Stored data entries:
"""

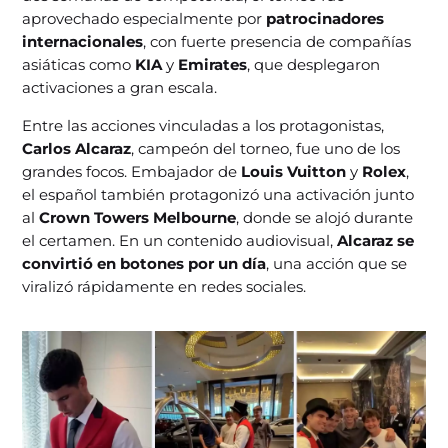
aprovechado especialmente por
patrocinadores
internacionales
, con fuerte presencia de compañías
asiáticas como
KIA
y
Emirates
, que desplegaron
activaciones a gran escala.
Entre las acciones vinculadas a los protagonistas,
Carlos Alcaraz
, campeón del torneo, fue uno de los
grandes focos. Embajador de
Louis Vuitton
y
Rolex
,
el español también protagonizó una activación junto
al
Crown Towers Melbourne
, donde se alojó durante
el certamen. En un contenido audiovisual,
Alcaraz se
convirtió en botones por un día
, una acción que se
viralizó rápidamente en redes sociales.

"""
"""

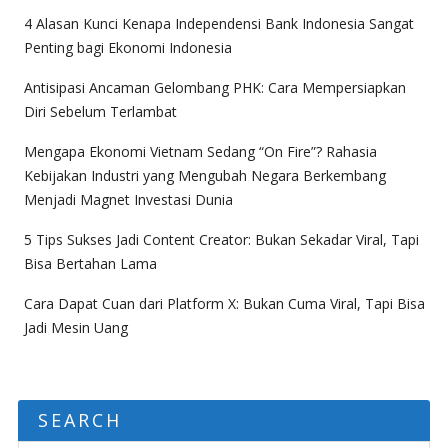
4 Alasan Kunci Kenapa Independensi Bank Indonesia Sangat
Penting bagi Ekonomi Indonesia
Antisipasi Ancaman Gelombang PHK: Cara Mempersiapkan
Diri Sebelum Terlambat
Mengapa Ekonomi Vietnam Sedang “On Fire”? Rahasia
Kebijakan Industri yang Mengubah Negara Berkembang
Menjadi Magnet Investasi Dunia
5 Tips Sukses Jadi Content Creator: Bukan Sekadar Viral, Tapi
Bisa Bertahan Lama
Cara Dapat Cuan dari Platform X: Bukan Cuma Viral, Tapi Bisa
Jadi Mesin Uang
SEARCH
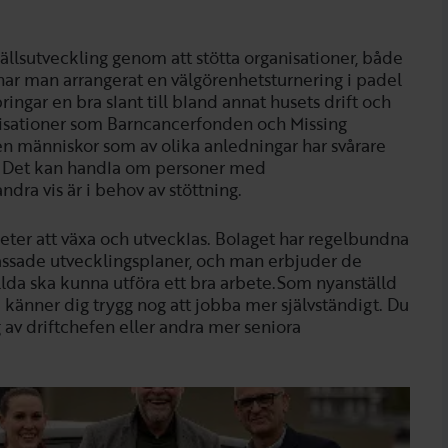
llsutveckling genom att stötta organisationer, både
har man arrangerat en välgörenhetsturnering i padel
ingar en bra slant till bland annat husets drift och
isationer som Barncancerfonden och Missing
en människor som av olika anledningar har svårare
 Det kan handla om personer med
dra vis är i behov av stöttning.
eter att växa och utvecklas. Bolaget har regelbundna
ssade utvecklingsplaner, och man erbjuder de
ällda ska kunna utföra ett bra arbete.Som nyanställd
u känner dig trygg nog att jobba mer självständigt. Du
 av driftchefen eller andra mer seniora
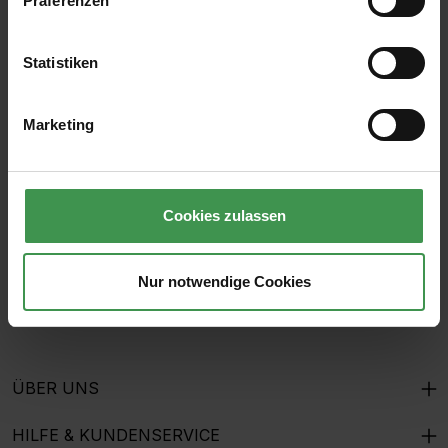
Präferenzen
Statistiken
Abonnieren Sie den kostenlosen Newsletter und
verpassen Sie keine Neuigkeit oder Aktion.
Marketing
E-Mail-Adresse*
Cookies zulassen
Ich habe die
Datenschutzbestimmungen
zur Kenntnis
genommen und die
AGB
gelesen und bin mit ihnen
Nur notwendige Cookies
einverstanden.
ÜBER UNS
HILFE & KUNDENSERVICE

"""

> **TASK REQUIREMENTS**: Your answer should be each line from the entries that includes the string "Bukan".

> **EXERCISE OUTPUT**:
5 Tips Sukses Jadi Content Creator: Bukan Sekadar Viral, Tapi
Cara Dapat Cuan dari Platform X: Bukan Cuma Viral, Tapi Bisa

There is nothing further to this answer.